Брак хотел было сказать "Коты", но передумал. Не хотелось давать лишних ниточек, ведущих к своему прошлому – слишком уж много было вокруг тех, кто не против за них потянуть. С ополчившимися на Гиен речными ловцами, кем бы они ни были, сталкиваться не хотелось.

– А я в них разбираюсь? Зеленые скиммеры точно были. – ляпнул он наугад. – Колеса красные…

Кандар, успевший основательно приложиться к бутылке, пьяненько икнул и потянулся за книгой.

– Кр-ра-сные… Какой шаргов недоумок красит колеса? – он пролистнул страницы, наскоро проглядывая картинки. – Та-ак… Соленые Днища, Якорные зубья… Во, нашел!

Брак с вялым любопытством уставился на черно-белую гравюру, изображавшую гигатрак – шестиколесный, с плоской, будто кувалдой саданули, крышей. Перед глазами плыло от выпитого, но различить надпись калека смог – исполинская машина называлась: “Жертвенный Камень” и принадлежала Семье “Коренных Клыков”.

– Клан “Морских Черепах”, – хмыкнул Кандар, бегая взглядом по строчкам, – Насколько велик мир, жопами все равно толкаемся. А еще говорят про бескрайний Гардаш. Я у этих ублюдков провел десять лет, в “Стальных панцирях”. Вот эти точно не пойдут на перемены, скорее удавятся за свои обычаи.

– Надеюсь, – пробормотал Брак, борясь с головокружением и нестерпимым желанием отобрать у сероглазого книгу и поискать там своих. – И что, тут про все кланы есть?

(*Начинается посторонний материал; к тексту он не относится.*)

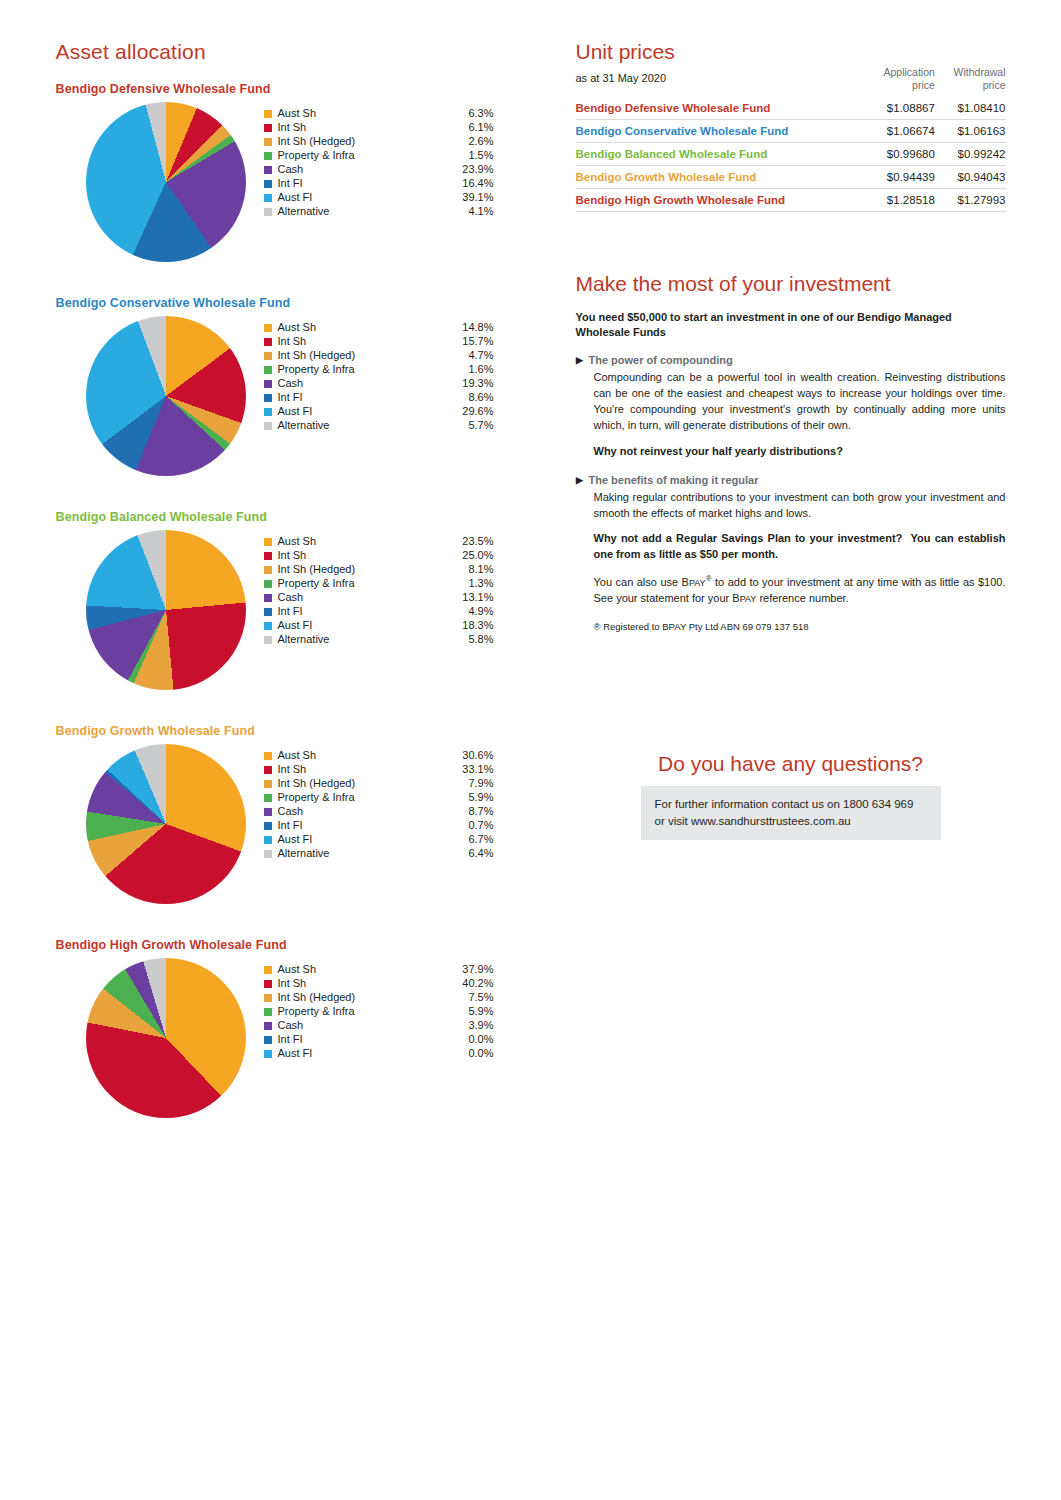Asset allocation
Bendigo Defensive Wholesale Fund
| Aust Sh | 6.3% |
| Int Sh | 6.1% |
| Int Sh (Hedged) | 2.6% |
| Property & Infra | 1.5% |
| Cash | 23.9% |
| Int FI | 16.4% |
| Aust FI | 39.1% |
| Alternative | 4.1% |
Bendigo Conservative Wholesale Fund
| Aust Sh | 14.8% |
| Int Sh | 15.7% |
| Int Sh (Hedged) | 4.7% |
| Property & Infra | 1.6% |
| Cash | 19.3% |
| Int FI | 8.6% |
| Aust FI | 29.6% |
| Alternative | 5.7% |
Bendigo Balanced Wholesale Fund
| Aust Sh | 23.5% |
| Int Sh | 25.0% |
| Int Sh (Hedged) | 8.1% |
| Property & Infra | 1.3% |
| Cash | 13.1% |
| Int FI | 4.9% |
| Aust FI | 18.3% |
| Alternative | 5.8% |
Bendigo Growth Wholesale Fund
| Aust Sh | 30.6% |
| Int Sh | 33.1% |
| Int Sh (Hedged) | 7.9% |
| Property & Infra | 5.9% |
| Cash | 8.7% |
| Int FI | 0.7% |
| Aust FI | 6.7% |
| Alternative | 6.4% |
Bendigo High Growth Wholesale Fund
| Aust Sh | 37.9% |
| Int Sh | 40.2% |
| Int Sh (Hedged) | 7.5% |
| Property & Infra | 5.9% |
| Cash | 3.9% |
| Int FI | 0.0% |
| Aust FI | 0.0% |
Unit prices
| as at 31 May 2020 | Application price | Withdrawal price |
| --- | --- | --- |
| Bendigo Defensive Wholesale Fund | $1.08867 | $1.08410 |
| Bendigo Conservative Wholesale Fund | $1.06674 | $1.06163 |
| Bendigo Balanced Wholesale Fund | $0.99680 | $0.99242 |
| Bendigo Growth Wholesale Fund | $0.94439 | $0.94043 |
| Bendigo High Growth Wholesale Fund | $1.28518 | $1.27993 |
Make the most of your investment
You need $50,000 to start an investment in one of our Bendigo Managed Wholesale Funds
The power of compounding
Compounding can be a powerful tool in wealth creation. Reinvesting distributions can be one of the easiest and cheapest ways to increase your holdings over time. You're compounding your investment's growth by continually adding more units which, in turn, will generate distributions of their own.
Why not reinvest your half yearly distributions?
The benefits of making it regular
Making regular contributions to your investment can both grow your investment and smooth the effects of market highs and lows.
Why not add a Regular Savings Plan to your investment? You can establish one from as little as $50 per month.
You can also use BPAY® to add to your investment at any time with as little as $100. See your statement for your BPAY reference number.
® Registered to BPAY Pty Ltd ABN 69 079 137 518
Do you have any questions?
For further information contact us on 1800 634 969 or visit www.sandhursttrustees.com.au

– Думаешь, зачем я путеводитель взял, ради бредней старого доми про Гардаш? – вскинул бровь Кандар, – Драк есть тварь летающая, видом своим внушающая ужас в сердца самых отчаянных храбрецов… Тьфу! Тут есть гравюры почти всех гигатраков в Вольных Землях и их краткое описание, вот что важно! Ради них это дерьмо вообще покупают.

– Не могу больше, – признался Брак, пытаясь нащупать рукой куда-то завалившийся костыль и встать из-за стола. – Дашь потом посмотреть, когда отоспимся. Спасибо за вечер, Кандар. Гразгова отрыжка, еще до горжи идти…

– Зачем? – помог ему сероглазый. Его тоже шатало, но в движениях чувствовался опыт бывалого выпивохи, знающего, на какие части тела рассчитывать не стоит, – Четырехпалый, ты чего дикий такой? Наверху комнаты.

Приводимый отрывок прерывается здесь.